David tried but he could not raise him at all.
“He’ll come up,” Eddy said. “You’ll see. All of a sudden there won’t be anything to it, Davy. Want to rinse your mouth out?”
David nodded his head. He had reached the breath-saving stage.
“Spit it out,” Eddy said. “Swallow just a little.” He turned to Roger. “One hour even,” he said. “Is your head all right, Davy?”
The boy nodded.
“What do you think, papa?” young Tom said to his father. “Truly?”
“He looks pretty good to me,” his father said. “Eddy wouldn’t let anything happen to him.”
“No, I guess not,” Tom agreed. “I wish I could do something useful. I’m going to get Eddy a drink.”
“Get me one, too, please.”
“Oh good. I’ll make one for Mr.
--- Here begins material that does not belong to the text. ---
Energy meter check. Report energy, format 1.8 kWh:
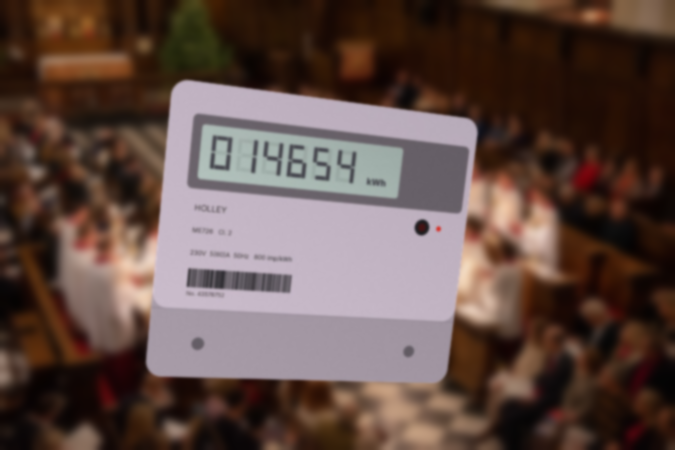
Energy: 14654 kWh
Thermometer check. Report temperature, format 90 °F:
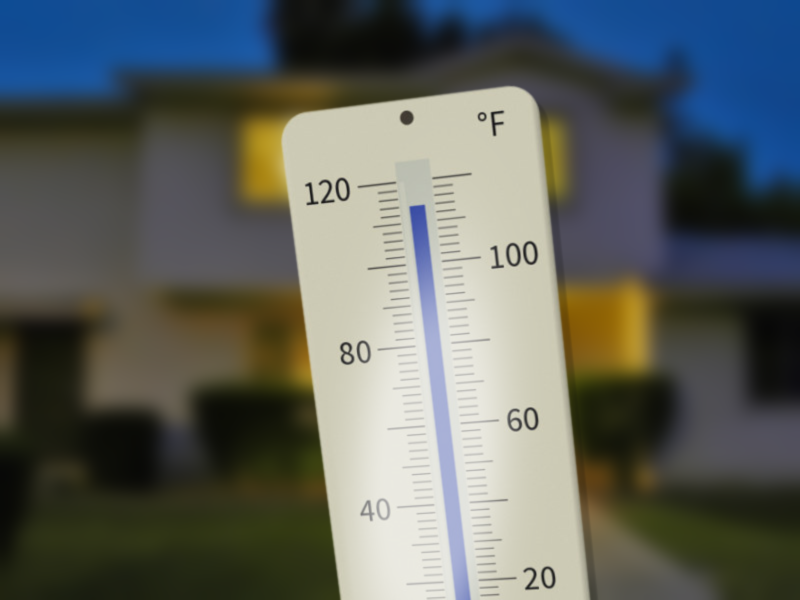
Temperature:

Davis, too.”
“I don’t think he wants one.”
“Well I’ll ask him.”
“Try him once more, Davy,” Roger said very quietly, and the boy lifted with all his strength, holding the sides of the spool of the reel with his hands.
“You got an inch,” Roger said. “Take it in and see if you can get some more.”
Now the real fight began. Before David had only been holding him while the fish moved out to sea and the boat moved with him. But now he had to lift, let the rod straighten with the line he had gained, and then lower the rod slowly while he took the line in by reeling.